▶ [Required actions]
A – Decide whether each statement below agrees with the passage on national libraries, answering yes or no and quoting the deciding words: (i) The Library of Congress supplies a complete catalogue entry to publishers who send a final draft or galley proof of a book in production. (ii) The second part of the goal is achieved mainly through legal deposit laws. (iii) The ISBD has served as a basis for AACR2.
B – Reproduce word for word everything in the passage on national libraries from "One of the main goals of a" down to "similar to this.".

▶ [Extract to read]
One of the main goals of a national library is fulfilling their nation's part of the common international goal of union cataloguing and/or universal bibliographic control, by ensuring the bibliographic control of all the books or book-like documents published in that particular country or talking about that particular country, in any way.

The first part of the goal is usually achieved through the means of legal deposit laws or (as is the case of the United States) by a host of different programs such as a cataloguing in publication service. By this service, the Library of Congress gives a complete catalogue entry of a book to any publisher who sends a final draft or some form of galley proof of a book currently in production. Other national libraries offer similar services or enforce mandatory practices similar to this.

The second part of the goal is achieved by thorough acquisition programs and collection development policies which target book markets in other nations, and which foster international agreements with other countries with national libraries who have national bibliographic control as one of their goals. Exchange and access protocols are defined permitting these countries to read each other's catalogues, and to standardize catalogue entries, thus making it easier for each national library to become aware of every possible published document which might concern their country.

==International bibliographic control==
Another one of the main goals of many a national library is the "export aspect" and the collaborative sides of the universal bibliographic control of all the books in the world. This is done by the exchanges and accords mentioned in the previous section, and also by fostering the creation of standard conceptual tools such as library classification systems and cataloguing rules. The most commonly used of these tools is the International Standard Bibliographic Description or ISBD, which has served as a basis for national and international cataloguing codes, such as AACR2.

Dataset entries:

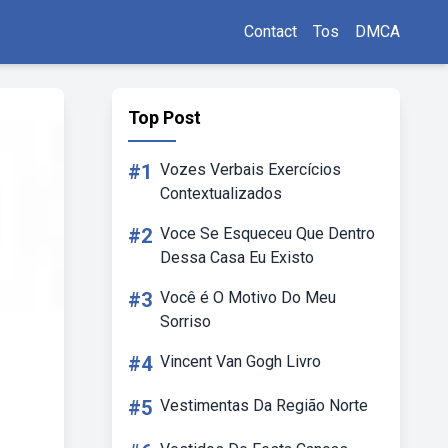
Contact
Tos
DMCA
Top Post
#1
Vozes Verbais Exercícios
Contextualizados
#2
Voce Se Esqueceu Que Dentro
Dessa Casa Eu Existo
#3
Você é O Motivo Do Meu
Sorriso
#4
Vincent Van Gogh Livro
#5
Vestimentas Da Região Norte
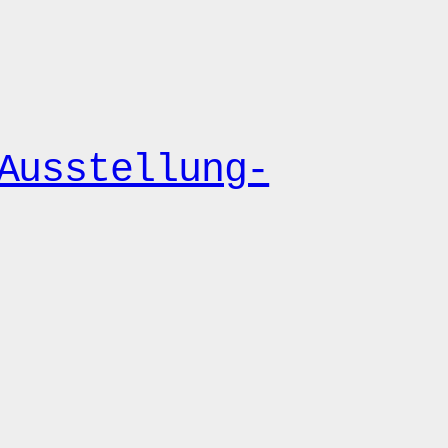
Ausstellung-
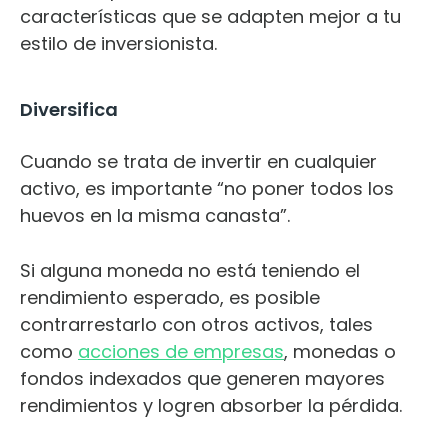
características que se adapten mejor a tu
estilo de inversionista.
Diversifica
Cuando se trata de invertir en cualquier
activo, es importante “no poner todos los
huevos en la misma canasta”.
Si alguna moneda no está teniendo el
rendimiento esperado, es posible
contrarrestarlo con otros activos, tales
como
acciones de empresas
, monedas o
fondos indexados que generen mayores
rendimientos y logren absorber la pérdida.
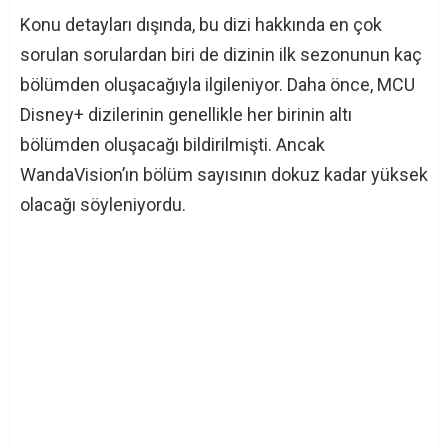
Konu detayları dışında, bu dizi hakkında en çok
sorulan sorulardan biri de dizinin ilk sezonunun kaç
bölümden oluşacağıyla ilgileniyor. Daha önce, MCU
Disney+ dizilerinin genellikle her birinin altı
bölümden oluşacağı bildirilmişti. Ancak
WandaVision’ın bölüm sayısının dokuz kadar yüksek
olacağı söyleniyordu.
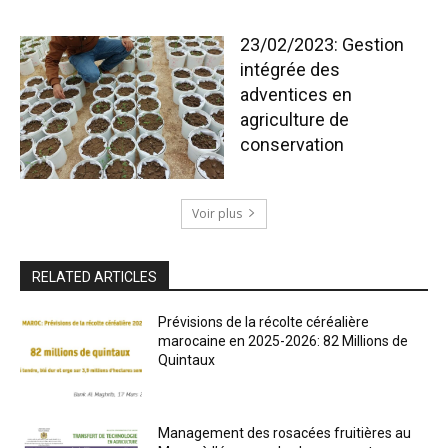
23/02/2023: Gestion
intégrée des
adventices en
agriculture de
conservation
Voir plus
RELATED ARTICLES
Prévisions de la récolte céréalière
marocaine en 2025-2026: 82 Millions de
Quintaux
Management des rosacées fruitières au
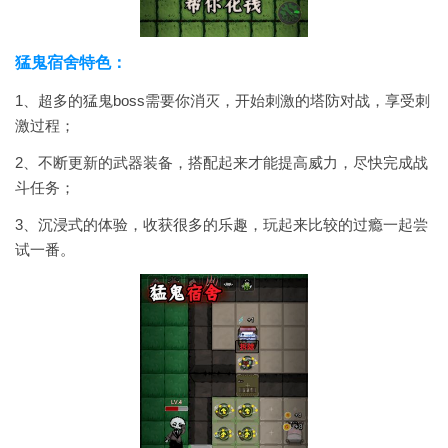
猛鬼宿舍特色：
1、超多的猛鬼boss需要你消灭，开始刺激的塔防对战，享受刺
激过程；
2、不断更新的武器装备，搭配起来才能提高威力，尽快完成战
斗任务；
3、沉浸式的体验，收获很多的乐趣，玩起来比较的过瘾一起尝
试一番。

▶ [Answers to each task]
A –
(i) Yes: "the Library of Congress gives a complete catalogue entry of a book to any publisher who sends a final draft or some form of galley proof of a book currently in production"
(ii) No: "The second part of the goal is achieved by thorough acquisition programs and collection development policies which target book markets in other nations"
(iii) Yes: "which has served as a basis for national and international cataloguing codes, such as AACR2"

B –
One of the main goals of a national library is fulfilling their nation's part of the common international goal of union cataloguing and/or universal bibliographic control, by ensuring the bibliographic control of all the books or book-like documents published in that particular country or talking about that particular country, in any way.

The first part of the goal is usually achieved through the means of legal deposit laws or (as is the case of the United States) by a host of different programs such as a cataloguing in publication service. By this service, the Library of Congress gives a complete catalogue entry of a book to any publisher who sends a final draft or some form of galley proof of a book currently in production. Other national libraries offer similar services or enforce mandatory practices similar to this.